The tension on the lockbar and its travel is the same, the only way it will make a difference is the distance between the 2 scales- too much gap between the scales will give you less engagement and too little gap will give you the over engagement (sticky). There is NO other ways to produce sticky lockup. Unless he change his blade stop to a smaller one
 
Why do you think he has the sticky problem?

It wasn't there before he took it apart and reassembled, so either he is not putting everything back properly or his new parts are off spec to the original. I use blue locktite on all screws and never had problem or loose any screws for the last 15 years.

The tension on the lockbar and its travel is the same, the only way it will make a difference is the distance between the 2 scales- too much gap between the scales will give you less engagement and too little gap will give you the over engagement (sticky). There is NO other ways to produce sticky lockup. Unless he change his blade stop to a smaller one

Have you ever used loctite on an XM scale screw?

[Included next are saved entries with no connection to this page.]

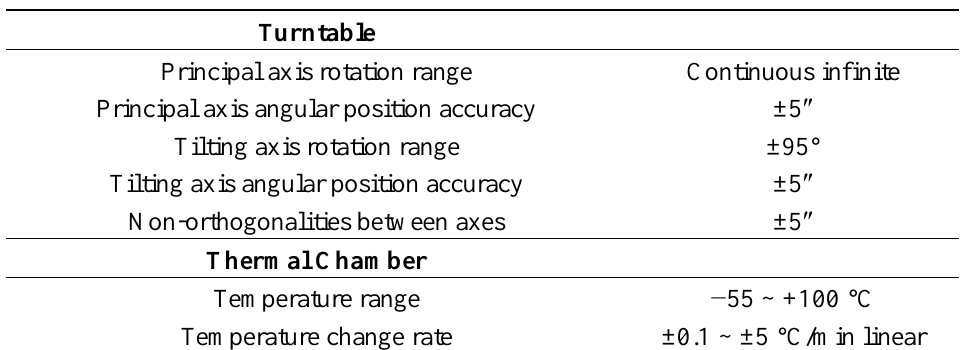
Table 1. Performance of thermal calibration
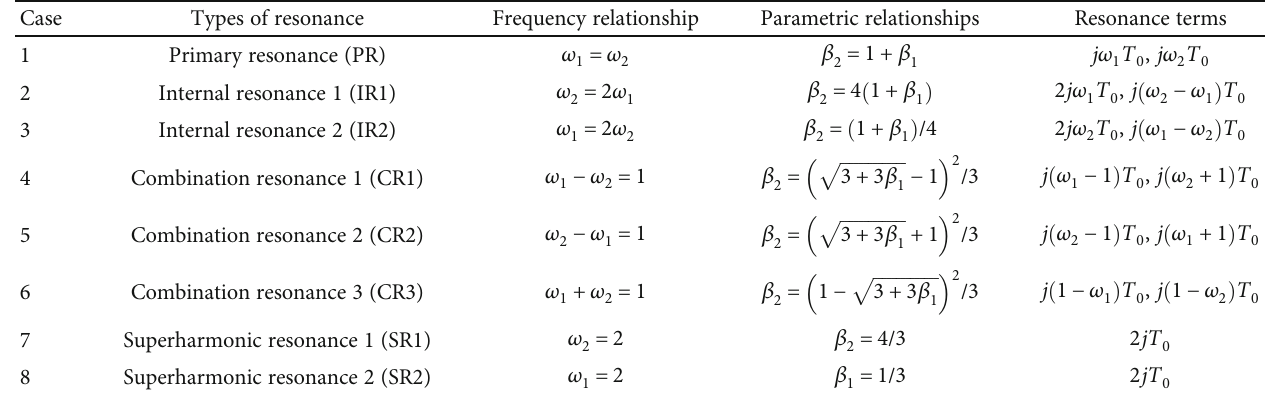
Table 1: Resonance types and their parametric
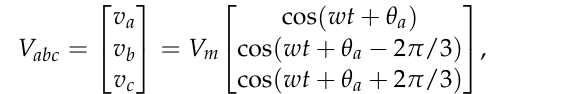
Figure 2. Clarke transformation [28]: ( a ) 𝑎𝑏𝑐 representation and ( b ) 𝛼𝛽 representation. The three-phase voltages of a balanced network are given by Equation (1):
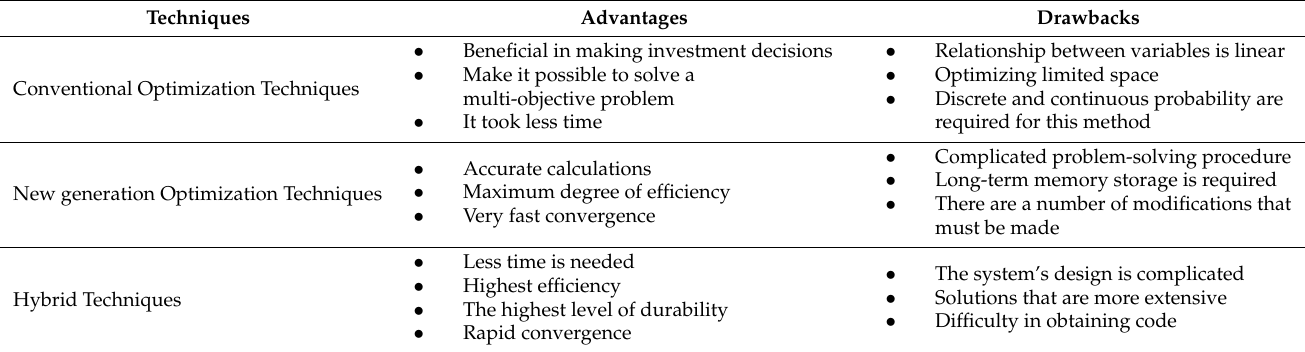
Table 5. Benefits and downsides of each optimization techniques [19,20,26,91].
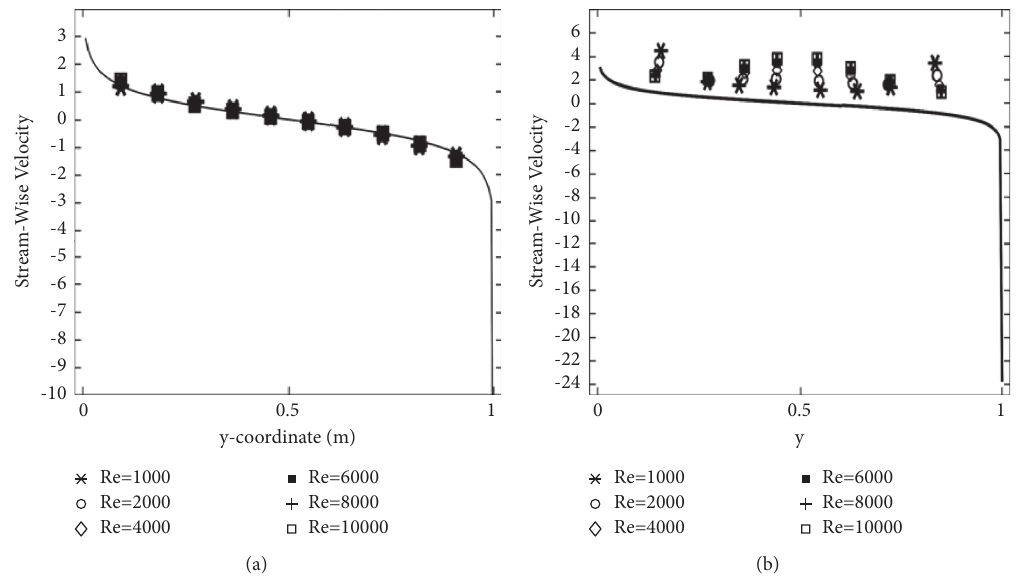
Figure 3: (a) Comparison of the asymptotic solution with the numerical solution in presence of screen only. (b) Comparison of the asymptotic solution with the numerical solution in the presence of screen and circular cylinder.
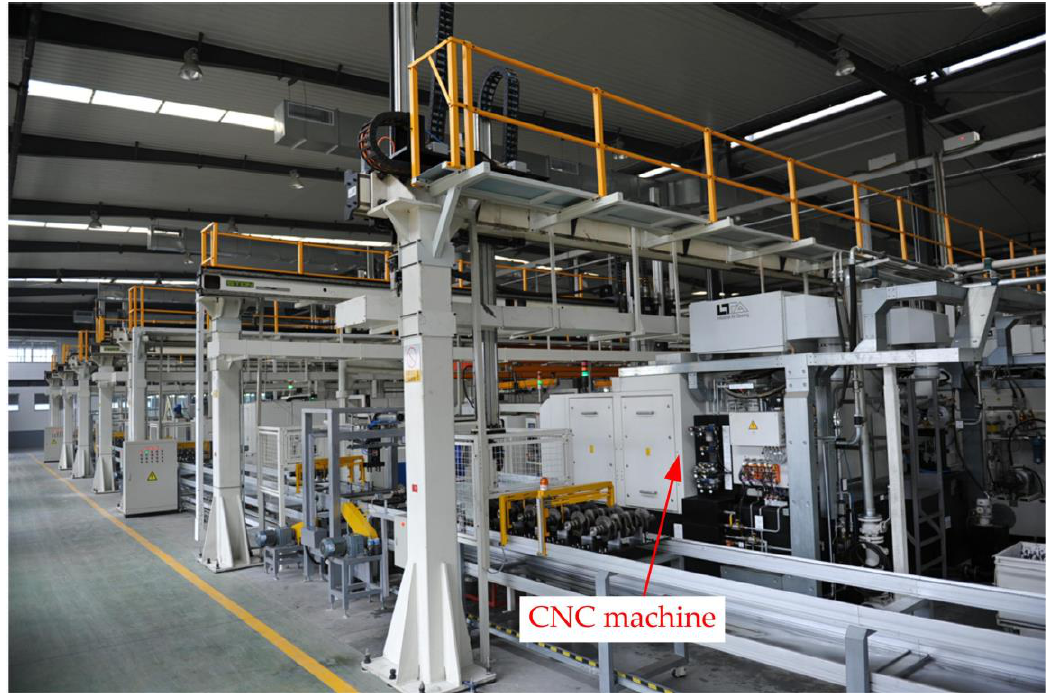
Figure 3. The scene of the automotive part production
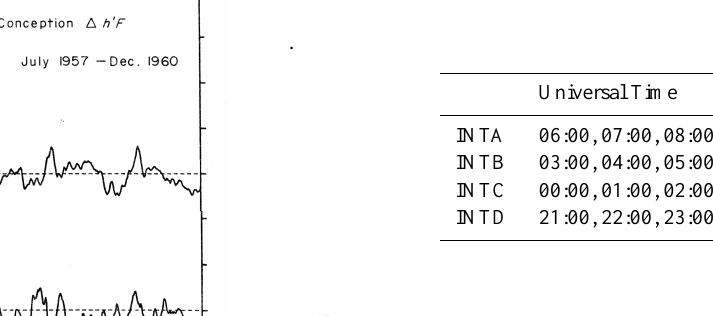
Table 2. Geomagnetic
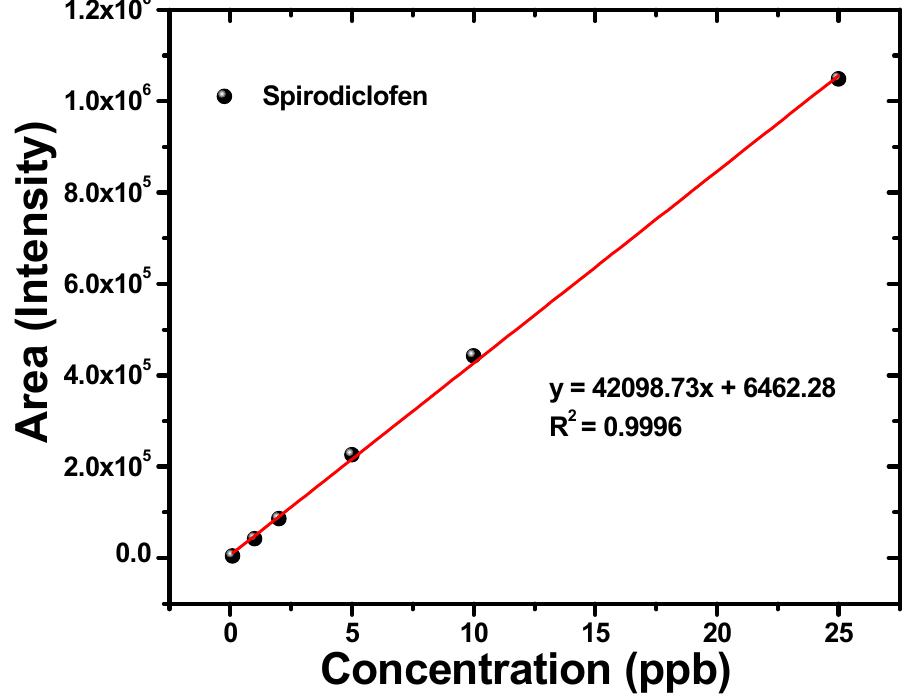
Figure 2. Linear regression curve of Spirodiclofen.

If the lock was not sticky at all previously and became sticky after disassembly/lubricating/reassembly, I believe he likely contaminated the lock face with lubricant. I don't believe you can tighten the screws enough to ever compress the standoffs (regardless of which material used) and I don't believe you can change the geometry if you have it assembled correctly.
 
↑ Agree. Very rare to hear of a sticky lock also. Sticky lock would most likely be due to oil on the lock bar contact point.
 
I don't believe you can tighten the screws enough to ever compress the standoffs (regardless of which material used) and I don't believe you can change the geometry if you have it assembled correctly.

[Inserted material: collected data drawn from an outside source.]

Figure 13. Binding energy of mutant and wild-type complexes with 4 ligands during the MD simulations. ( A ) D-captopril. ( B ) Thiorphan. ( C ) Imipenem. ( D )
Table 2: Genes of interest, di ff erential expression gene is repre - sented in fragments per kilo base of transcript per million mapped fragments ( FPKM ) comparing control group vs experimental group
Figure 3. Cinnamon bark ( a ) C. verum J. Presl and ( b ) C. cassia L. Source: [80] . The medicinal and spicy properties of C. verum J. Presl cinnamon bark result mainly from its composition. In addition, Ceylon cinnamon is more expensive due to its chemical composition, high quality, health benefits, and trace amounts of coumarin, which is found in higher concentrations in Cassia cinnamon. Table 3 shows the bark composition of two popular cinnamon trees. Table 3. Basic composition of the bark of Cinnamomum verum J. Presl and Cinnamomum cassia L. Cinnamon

That's agreeable on compressing standoffs and yes I use blue not the red locktite on my xm scales
 
Have since taken the knife apart, re-applied sharpie and it was still sticky. Yesterday I received a blue titanium pivot screw. Took it apart, applied some newly acquired nano-oil installed the screw with some fresh sharpie applied and the lock seems a lot better. Well, it's way better. It's still a little sticky, but before it was so sticky it was basically stuck every time I opened it. ImageUploadedByTapatalk1432485415.825107.jpgImageUploadedByTapatalk1432485429.259616.jpg
 
I've had a couple start smooth then get a bit sticky then get really smooth again. One specifically my 3" spanto did it pretty noticeably. Didn't do anything but use it to break down some cardboard, thick stuff and a lot of it. Smooth as glass now.

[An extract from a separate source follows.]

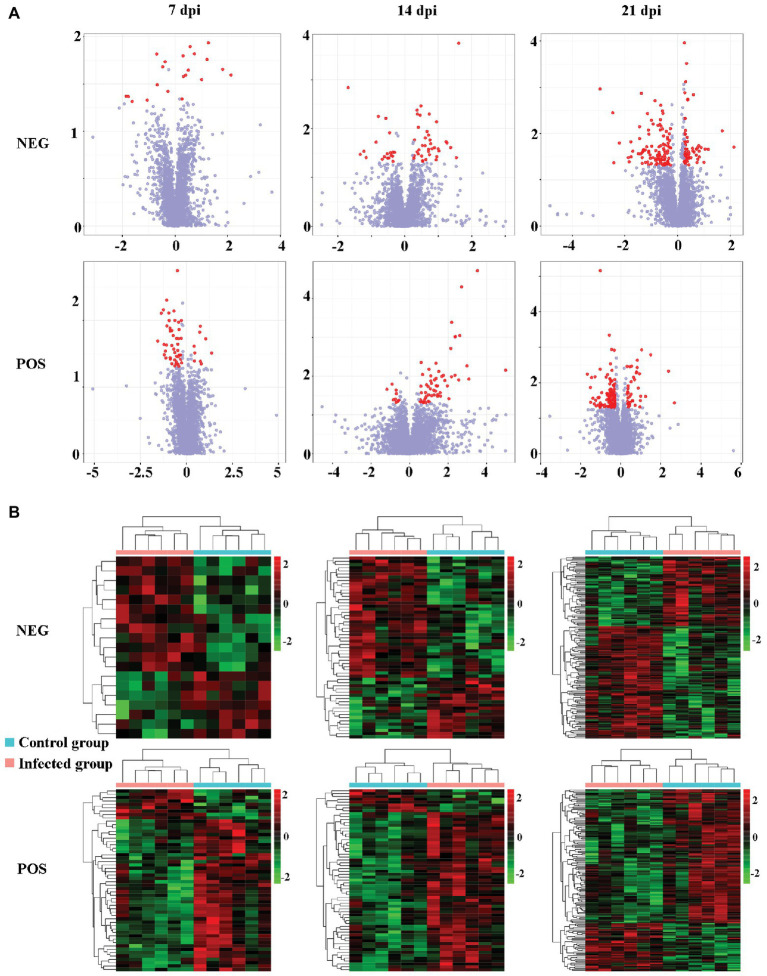
The intensity patterns and hierarchical cluster analysis of the differentially abundant metabolites between infected and non-infected mice in the positive and negative ion modes. (A) Volcano plots showing significantly differentially abundant ions denoted as red dots. The y-axis shows statistical significance values −log10(p) for the abundance of metabolite ions, and the x-axis shows the magnitude of the log2 fold change (log2FC) of metabolite ions between infected and non-infected samples. (B) Heat-map plots of the intensity of the differentially abundant metabolite ions showing significantly different metabolic profiles between infected and non-infected (control) cerebellum samples. Each row represents data for a specific metabolite, and each column represents a mouse (T. gondii-infected or healthy control). Different colors correspond to the different intensity levels of metabolites. Red and green colors represent increased and decreased levels of metabolites, respectively.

Also I agree about the spyderco bug. I almost bought the rubicon, but just couldn't get over the recessed liner lock. Really liked everything else about it. Welcome to the herd. There's also two herd groups on FB. Good pees there.

Best,
 
Thanks rnbtexas. I think I found both of the Facebook groups. Pretty awesome pictures and people. I am enjoying this knife a lot more than I thought I would. I think my favourite part is replacing parts on it, making it kinda my own. I can't stop searching the Internet for blue 3.5 screws!